St. Jude Medical Inc. (NYSE: STJ) has found itself in the center of a storm. After a short seller report warned that its pacemakers could be hacked, ultimately posing a threat to its merger with Abbott Laboratories (NYSE: ABT), there may be some light at the end of tunnel here that could calm investor fears. More importantly, perhaps they might calm the fears of the thousands and thousands of people who actually have these devices inside of the bodies.
St. Jude Medical did issue a press release aimed at responding to points in the Muddy Waters report. That report looked at older Merlin devices not upgraded with current software. The company noted that battery depletion could only be achieved over a seven-foot range and would require the patient to be in that seven-foot range for hundreds of hours. Effectively, this would make this implied threat impractical as the report was said to have noted a 50-foot range. Another issue addressed was that the screenshot used in the report shown as evidence that someone had successfully crashed a St. Jude device was actually a screenshot of a device pacing properly.

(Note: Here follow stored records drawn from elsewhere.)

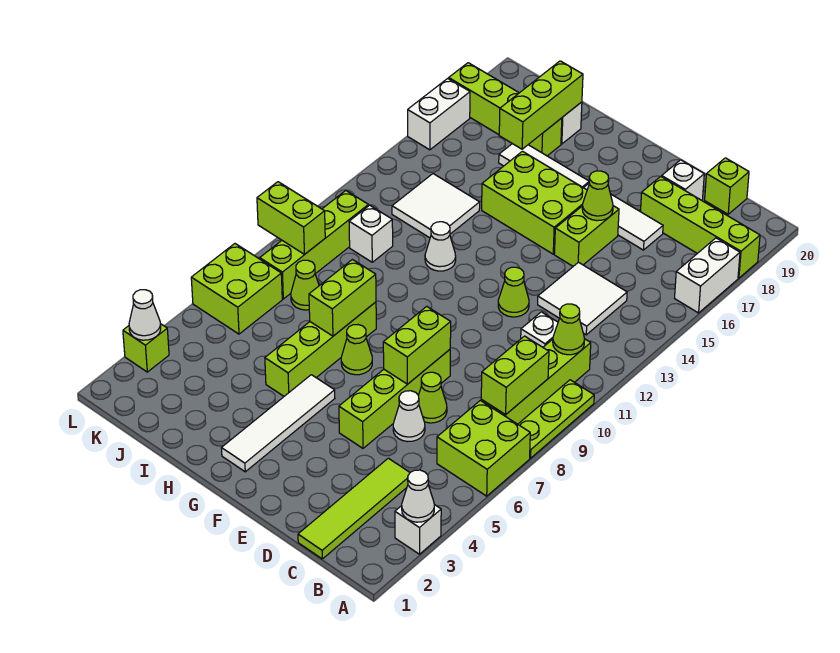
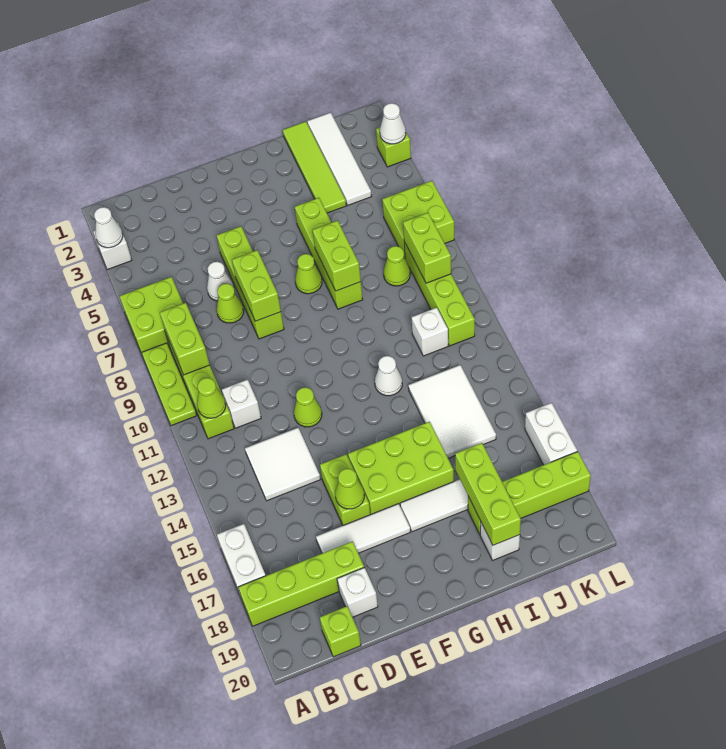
lime tile C1:C4 level 1 -> lime tile I1:I4 level 1
white tile G2:G5 level 1 -> white tile J1:J4 level 1
white tile I13:J14 level 1 -> white tile I13:J15 level 1
lime brick K9:L9 level 2 -> lime brick K8:K9 level 2

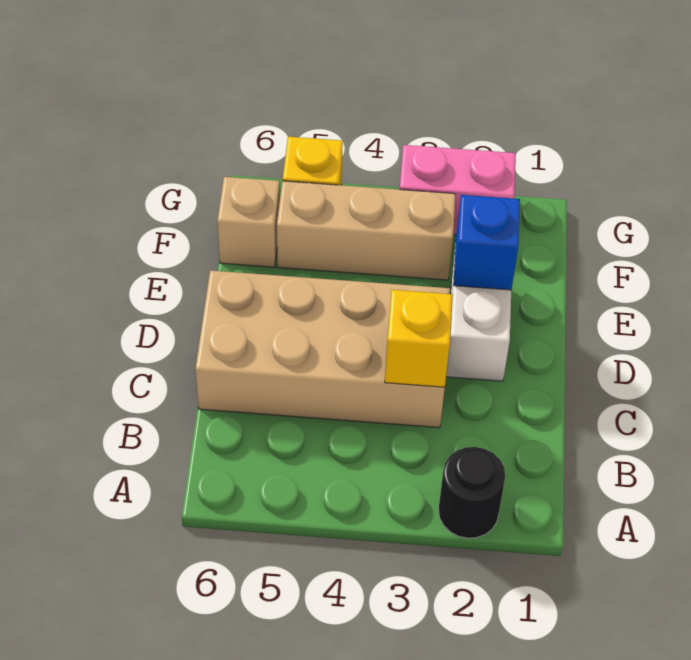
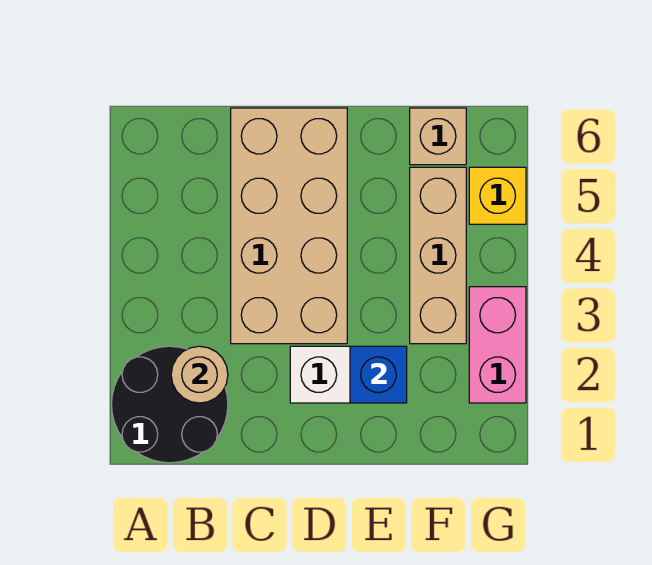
black round brick A2 level 1 -> black round brick A1:B2 level 1
none -> tan round brick B2 level 2
yellow brick C3 level 2 -> none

Also note that a Credit Suisse research report has dispelled some of the concerns. Still, the firm has only a Neutral rating and $81 price target. It spoke with a software consultant who sees this as a manageable fix, if it is even needed. Credit Suisse said:
We reviewed the report with a developer of software used in drugs/devices. The developer believed that if the deficiencies listed in the report (unprotected software, lack of a layered defense and easy availability of device firmware) had not already been addressed by subsequent software updates, it was likely that all could be fixed via a software update in approximately 3 months with a team of 5-10 (software updates affecting cybersecurity but not changing the way that devices treat patients can be pushed to devices as long as the software testing procedures are documented by the company and the FDA is notified).
Credit Suisse did not rule out customers looking elsewhere, but their best guess at this point is that St. Jude’s market share in the cardiac rhythm management market is not likely to be meaningfully affected. They also do not expect an impact on the Abbott merger.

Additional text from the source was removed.